Wir wollen nicht anbieten, was alle anderen auch anbieten. Sie wollen ja auch nicht tragen, was alle anderen bereits tragen.

Sonnenbrillen

Nur nicht blenden lassen: Die richtigen Gläser machen den Unterschied.

Bei allen modischen Aspekten, die eine Sonnenbrille zum begehrten Accessoire machen, darf man ihre eigentliche Funktion nicht aus den Augen lassen. Die heutige Mode, die mit riesengrossen Gläsern daher kommt, schützt das Auge optimal von Sonnenstrahlen, die von der Seite oder von oben auf das Auge fallen könnten.
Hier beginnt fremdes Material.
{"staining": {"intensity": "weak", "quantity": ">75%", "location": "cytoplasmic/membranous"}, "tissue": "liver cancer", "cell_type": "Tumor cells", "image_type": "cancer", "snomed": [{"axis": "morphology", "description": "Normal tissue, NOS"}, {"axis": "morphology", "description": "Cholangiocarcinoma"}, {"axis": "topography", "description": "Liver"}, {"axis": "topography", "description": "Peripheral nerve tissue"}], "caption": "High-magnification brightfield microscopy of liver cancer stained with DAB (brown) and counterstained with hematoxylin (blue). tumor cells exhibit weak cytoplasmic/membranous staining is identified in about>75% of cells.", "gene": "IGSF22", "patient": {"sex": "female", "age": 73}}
Ein gutes Sonnenbrillenglas muss nicht nur das sichtbare Licht dämpfen, sondern vor allem unsichtbare UV-Strahlungen abhalten. Diese Filterung ist unabhängig vom Tönungsgrad; sie findet vielmehr im eigentlichen Glas- resp. Kunststoffmaterial statt. Allerdings schützen dunkle Gläser besser vor dem Blenden.
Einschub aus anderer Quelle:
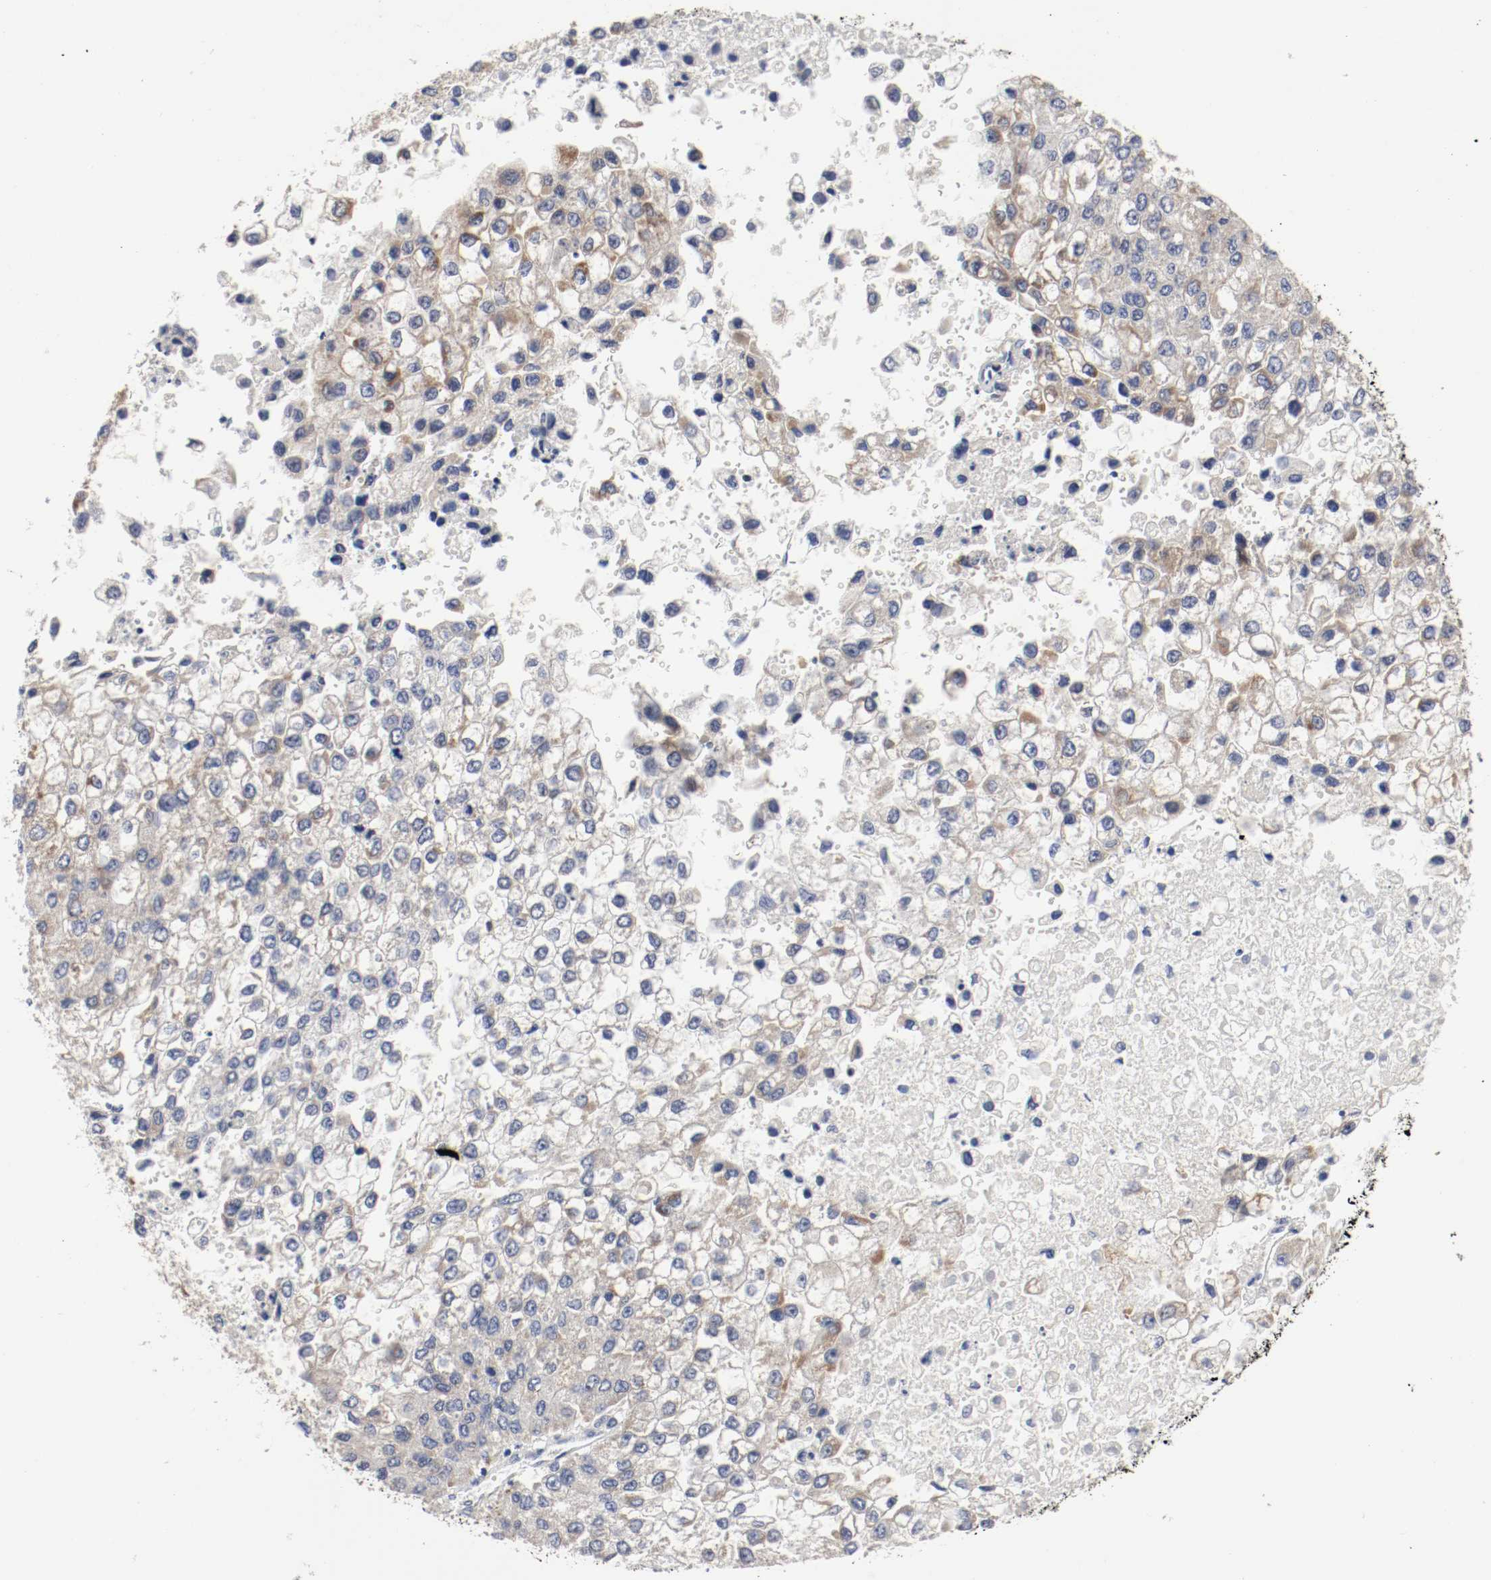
{"staining": {"intensity": "moderate", "quantity": ">75%", "location": "cytoplasmic/membranous"}, "tissue": "liver cancer", "cell_type": "Tumor cells", "image_type": "cancer", "snomed": [{"axis": "morphology", "description": "Carcinoma, Hepatocellular, NOS"}, {"axis": "topography", "description": "Liver"}], "caption": "The histopathology image reveals staining of liver cancer, revealing moderate cytoplasmic/membranous protein positivity (brown color) within tumor cells. (Stains: DAB (3,3'-diaminobenzidine) in brown, nuclei in blue, Microscopy: brightfield microscopy at high magnification).", "gene": "AFG3L2", "patient": {"sex": "female", "age": 66}}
Eine Sonnenbrille muss qualitativ hochwertige, geschliffene Gläser aufweisen. Das Glas darf auf leichten Druck nicht nachgeben. Blasen oder Schlieren in den Gläsern können zu Kopfschmerzen und zu müden Augen führen.

Halten Sie die Brille vor sich und fixieren einen Gegenstand, darf sich dieser beim hin- und herdrehen der Brille nicht verziehen oder verzerrt wirken. Ein Qualitätsmerkmal ist das CE-Zeichen und der Vermerk 100 % UV oder 100 UV 400nm.

Selbstverständlich finden Sie bei uns ausschliesslich hochwertige Sonnenbrillen, ob mit Sehkorrektur oder ohne. Sie können sich bei der Auswahl also ganz auf das gute Aussehen konzentrieren.